— TASK INSTRUCTIONS —
Extract the text of every entry below exactly; leave images out.

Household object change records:
= = = =

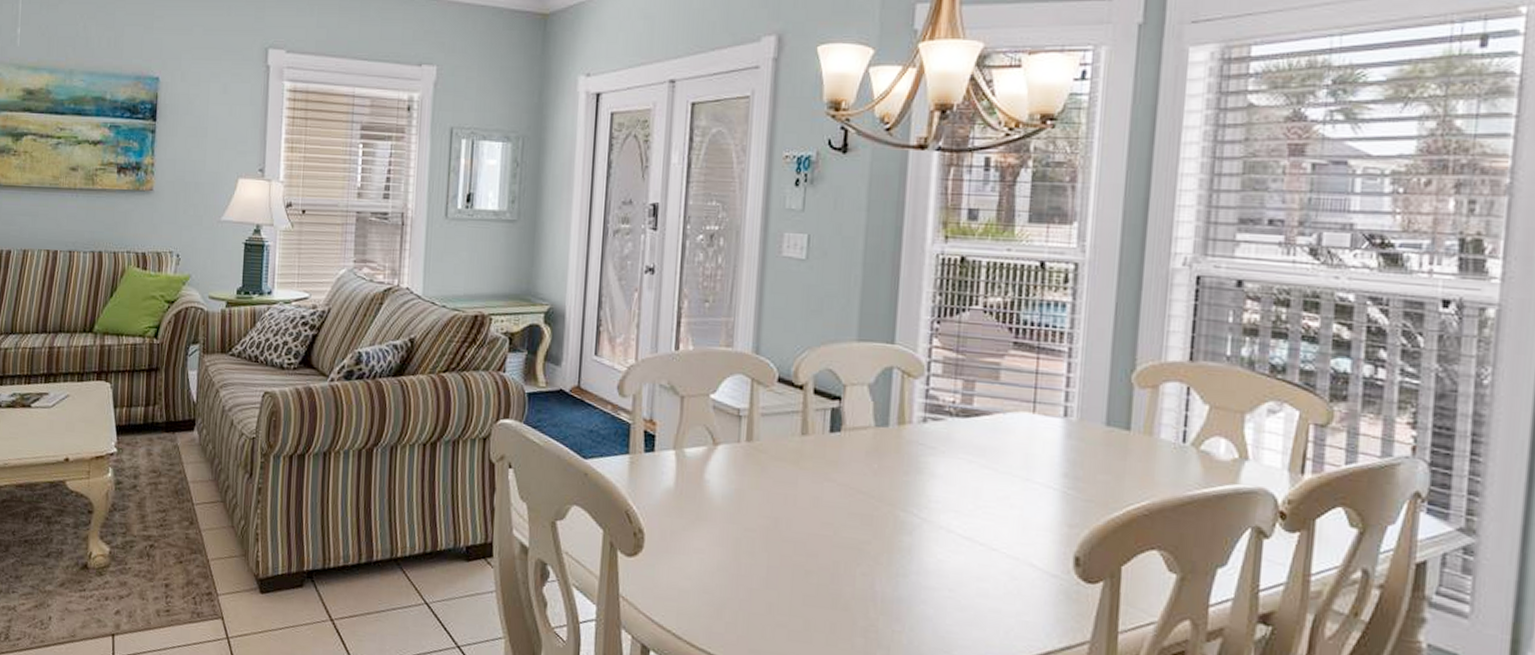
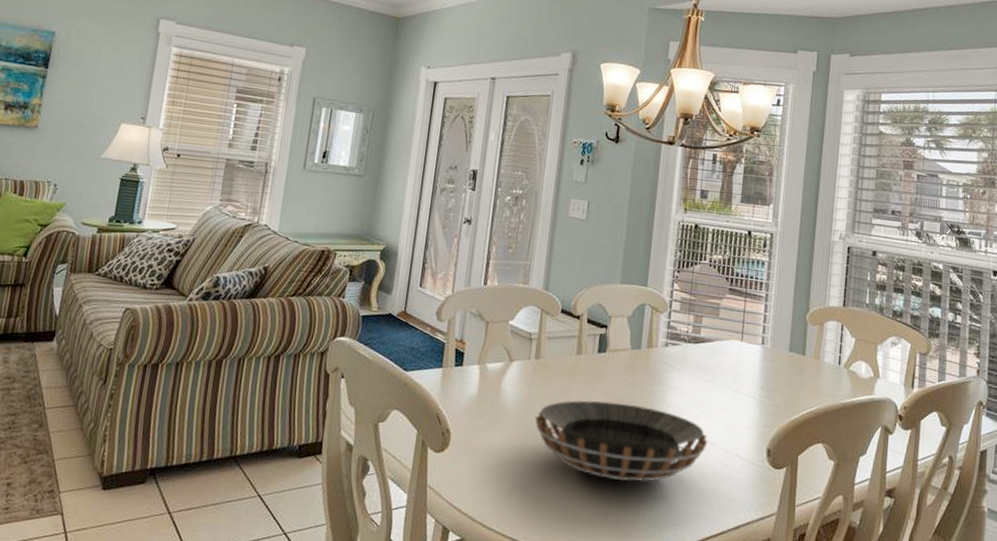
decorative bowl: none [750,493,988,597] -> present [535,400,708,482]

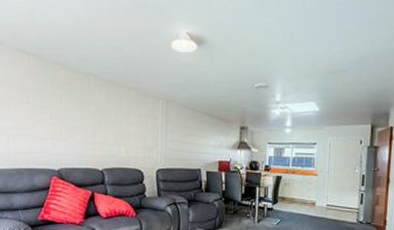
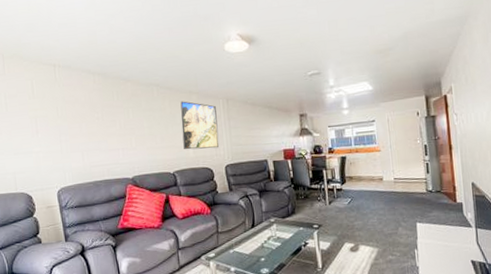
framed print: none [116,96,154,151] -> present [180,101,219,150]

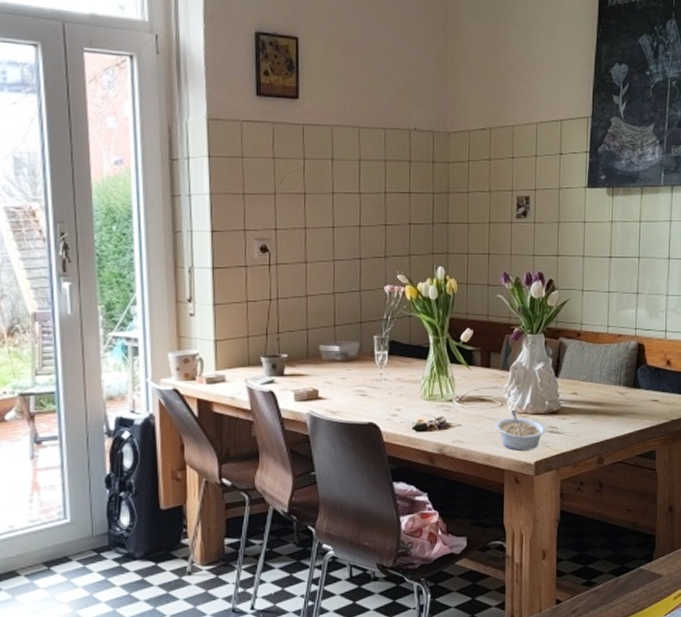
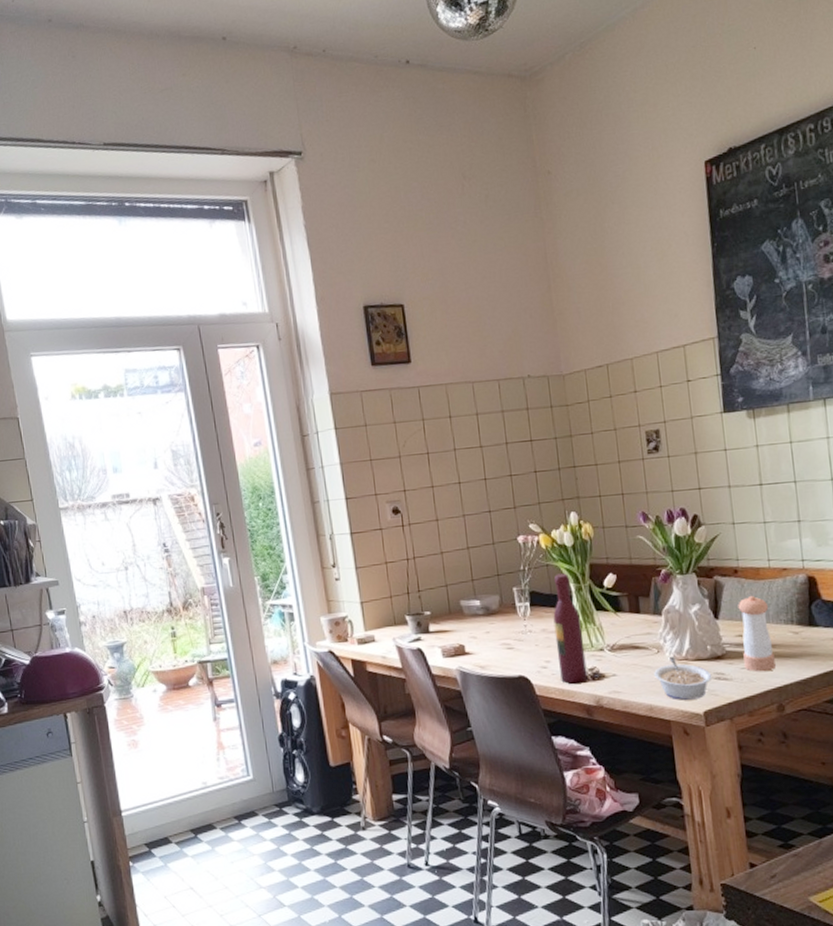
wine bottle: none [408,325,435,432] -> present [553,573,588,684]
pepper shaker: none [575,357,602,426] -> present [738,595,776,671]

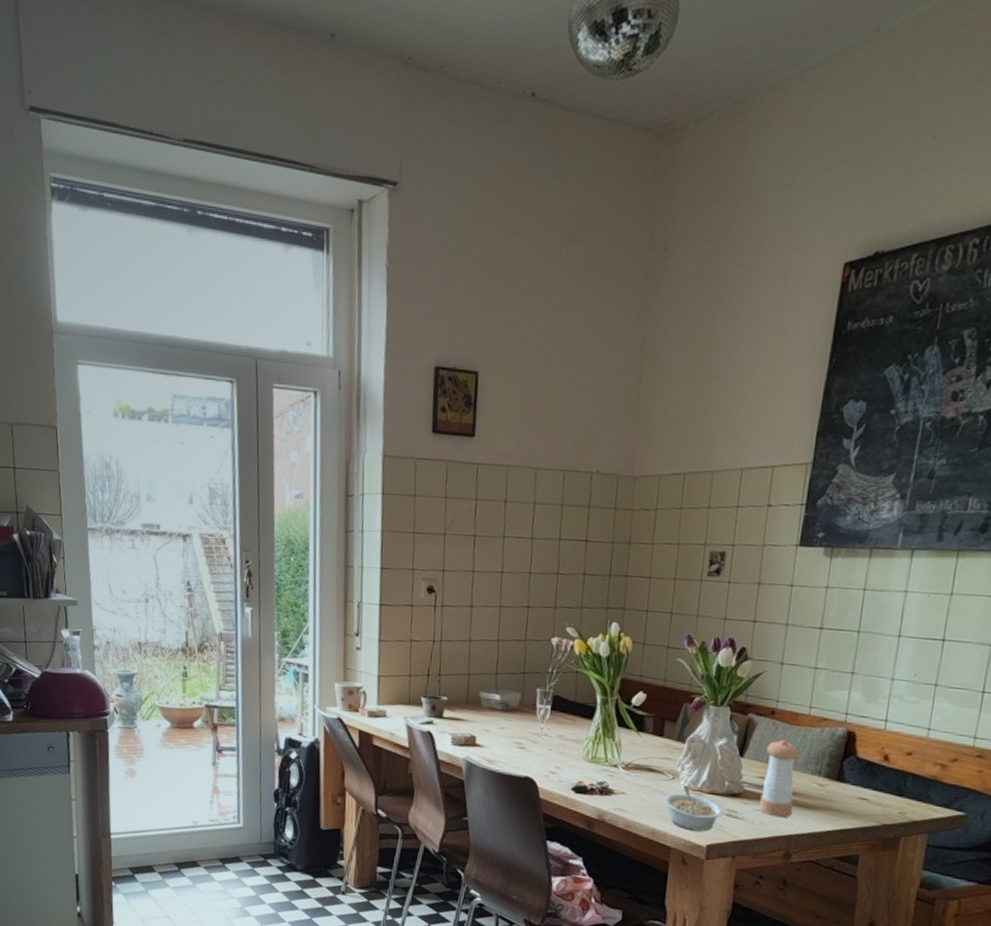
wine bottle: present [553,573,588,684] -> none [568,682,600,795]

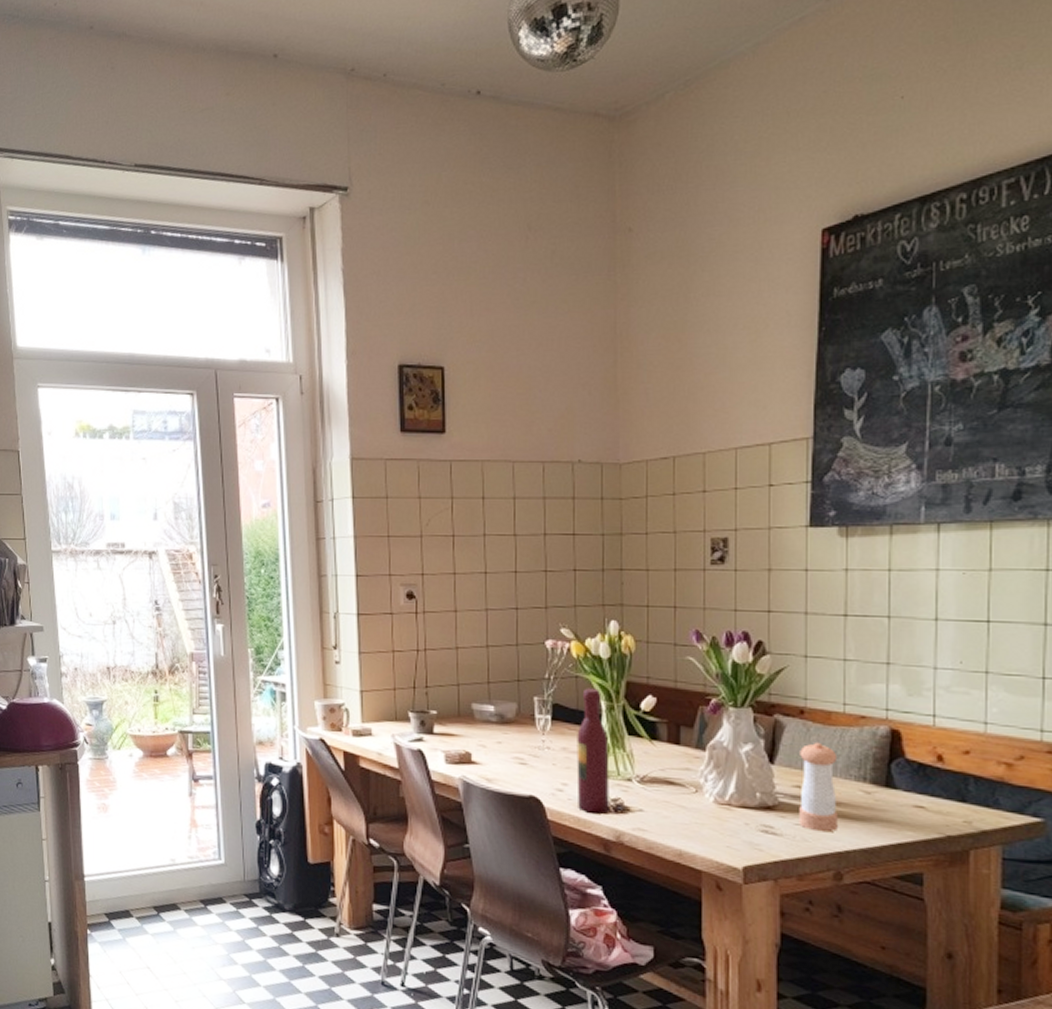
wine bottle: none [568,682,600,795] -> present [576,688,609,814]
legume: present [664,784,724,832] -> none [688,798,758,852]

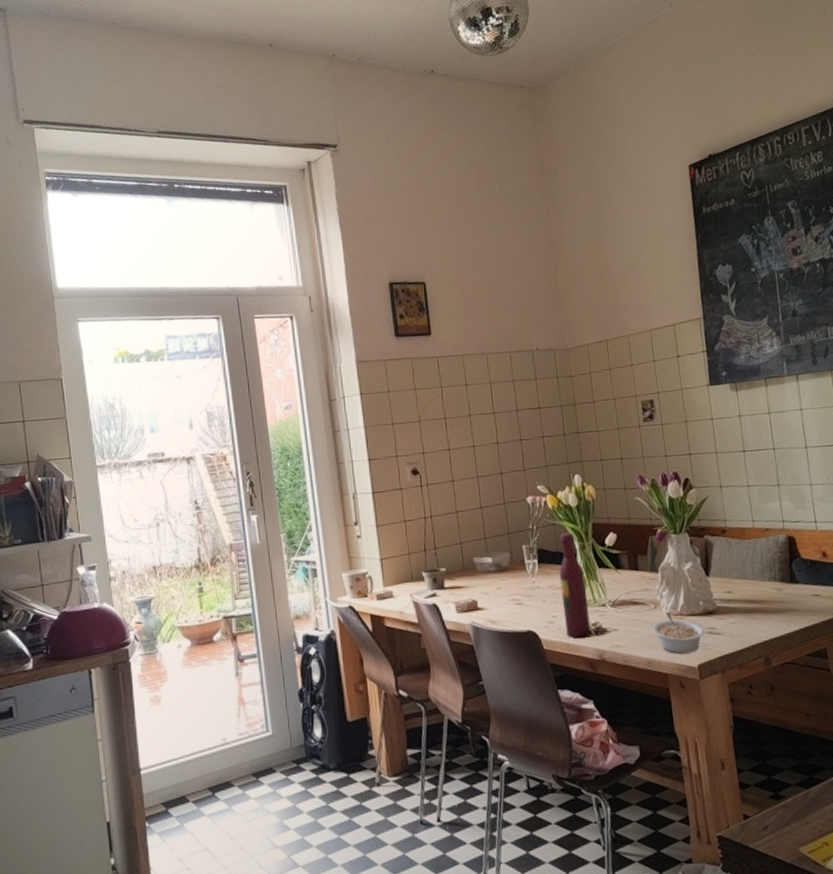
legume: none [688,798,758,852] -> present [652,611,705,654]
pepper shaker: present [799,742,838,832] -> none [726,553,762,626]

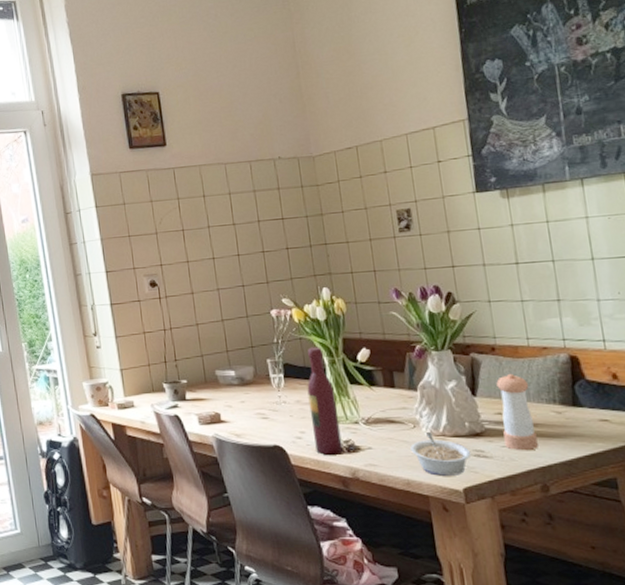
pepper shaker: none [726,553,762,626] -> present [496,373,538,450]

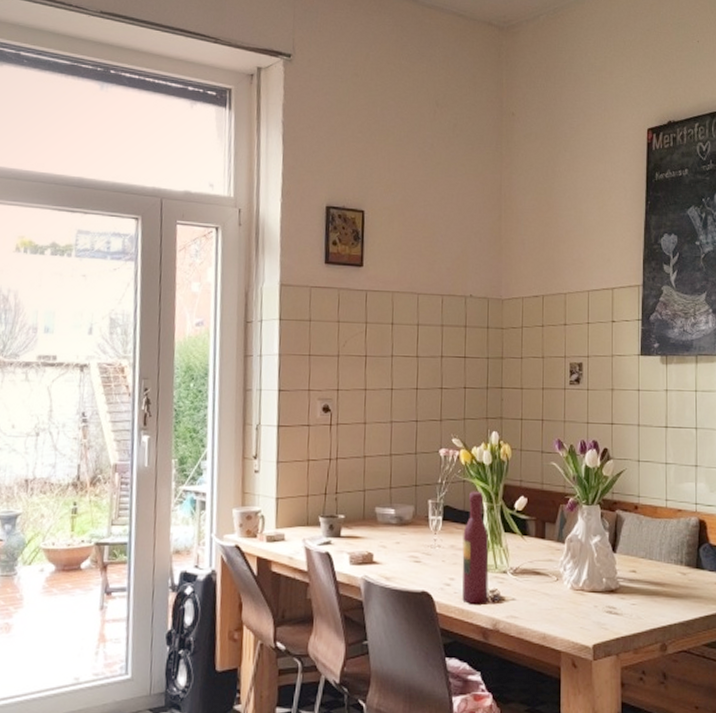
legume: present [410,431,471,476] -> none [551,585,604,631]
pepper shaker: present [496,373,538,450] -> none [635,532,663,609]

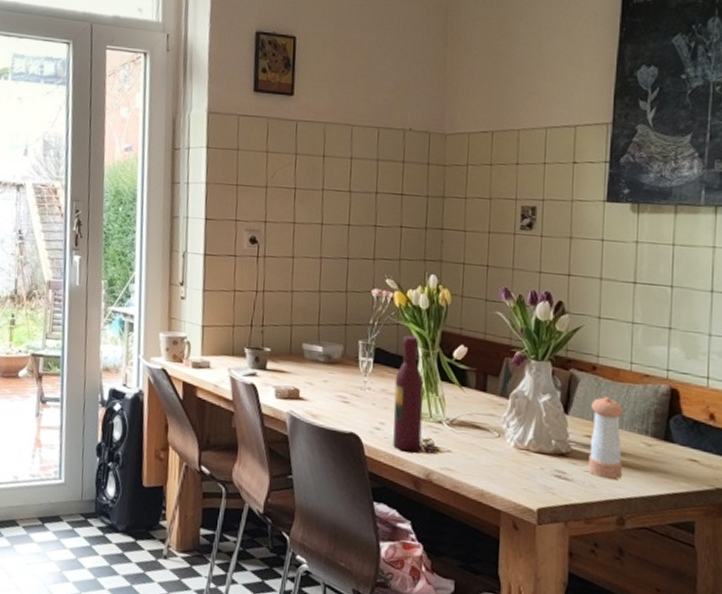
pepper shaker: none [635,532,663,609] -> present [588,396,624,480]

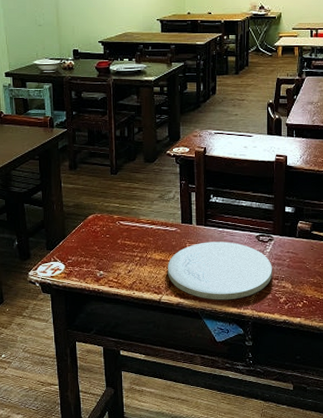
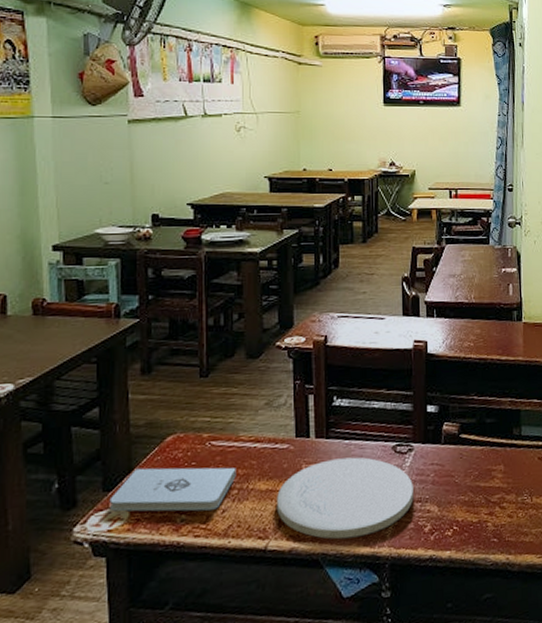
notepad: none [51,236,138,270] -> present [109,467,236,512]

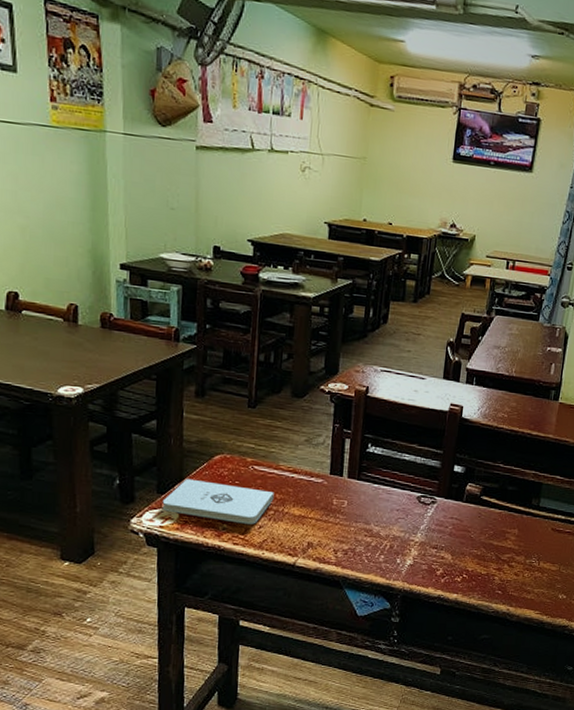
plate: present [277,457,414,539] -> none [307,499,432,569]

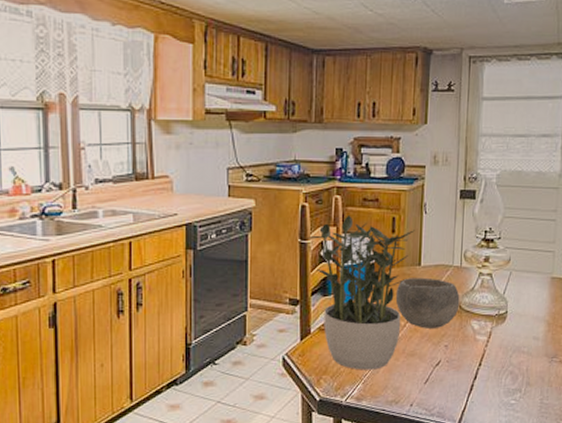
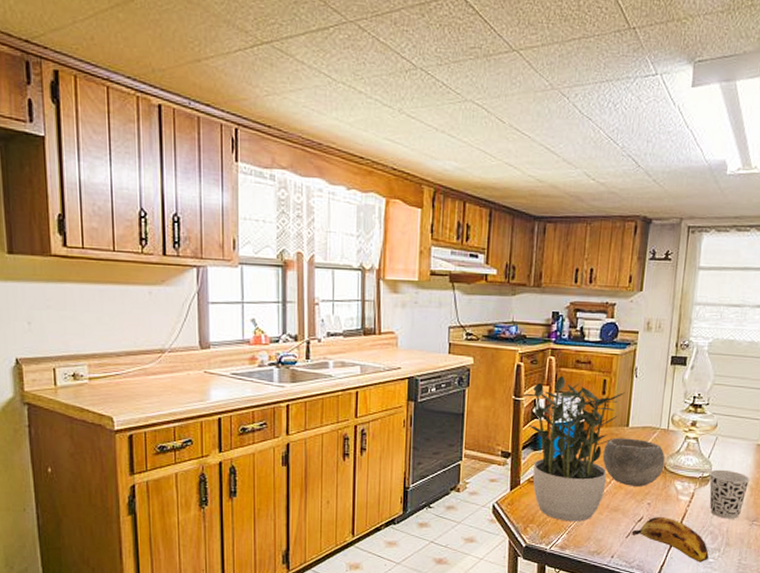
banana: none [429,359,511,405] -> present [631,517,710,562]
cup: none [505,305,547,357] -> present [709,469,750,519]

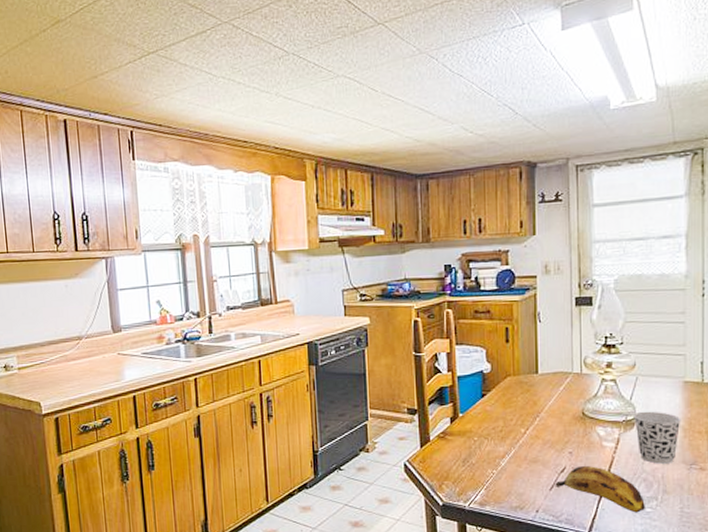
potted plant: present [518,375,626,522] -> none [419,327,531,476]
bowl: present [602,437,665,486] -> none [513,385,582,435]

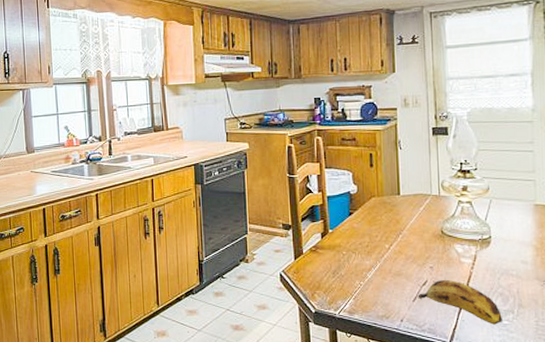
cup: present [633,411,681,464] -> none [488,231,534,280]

= = = =

— EXERCISE ANSWER —
decorative bowl: none [750,493,988,597] -> present [535,400,708,482]

framed print: none [116,96,154,151] -> present [180,101,219,150]

wine bottle: none [408,325,435,432] -> present [553,573,588,684]
pepper shaker: none [575,357,602,426] -> present [738,595,776,671]

wine bottle: present [553,573,588,684] -> none [568,682,600,795]

wine bottle: none [568,682,600,795] -> present [576,688,609,814]
legume: present [664,784,724,832] -> none [688,798,758,852]

legume: none [688,798,758,852] -> present [652,611,705,654]
pepper shaker: present [799,742,838,832] -> none [726,553,762,626]

pepper shaker: none [726,553,762,626] -> present [496,373,538,450]

legume: present [410,431,471,476] -> none [551,585,604,631]
pepper shaker: present [496,373,538,450] -> none [635,532,663,609]

pepper shaker: none [635,532,663,609] -> present [588,396,624,480]

notepad: none [51,236,138,270] -> present [109,467,236,512]

plate: present [277,457,414,539] -> none [307,499,432,569]

banana: none [429,359,511,405] -> present [631,517,710,562]
cup: none [505,305,547,357] -> present [709,469,750,519]

potted plant: present [518,375,626,522] -> none [419,327,531,476]
bowl: present [602,437,665,486] -> none [513,385,582,435]

cup: present [633,411,681,464] -> none [488,231,534,280]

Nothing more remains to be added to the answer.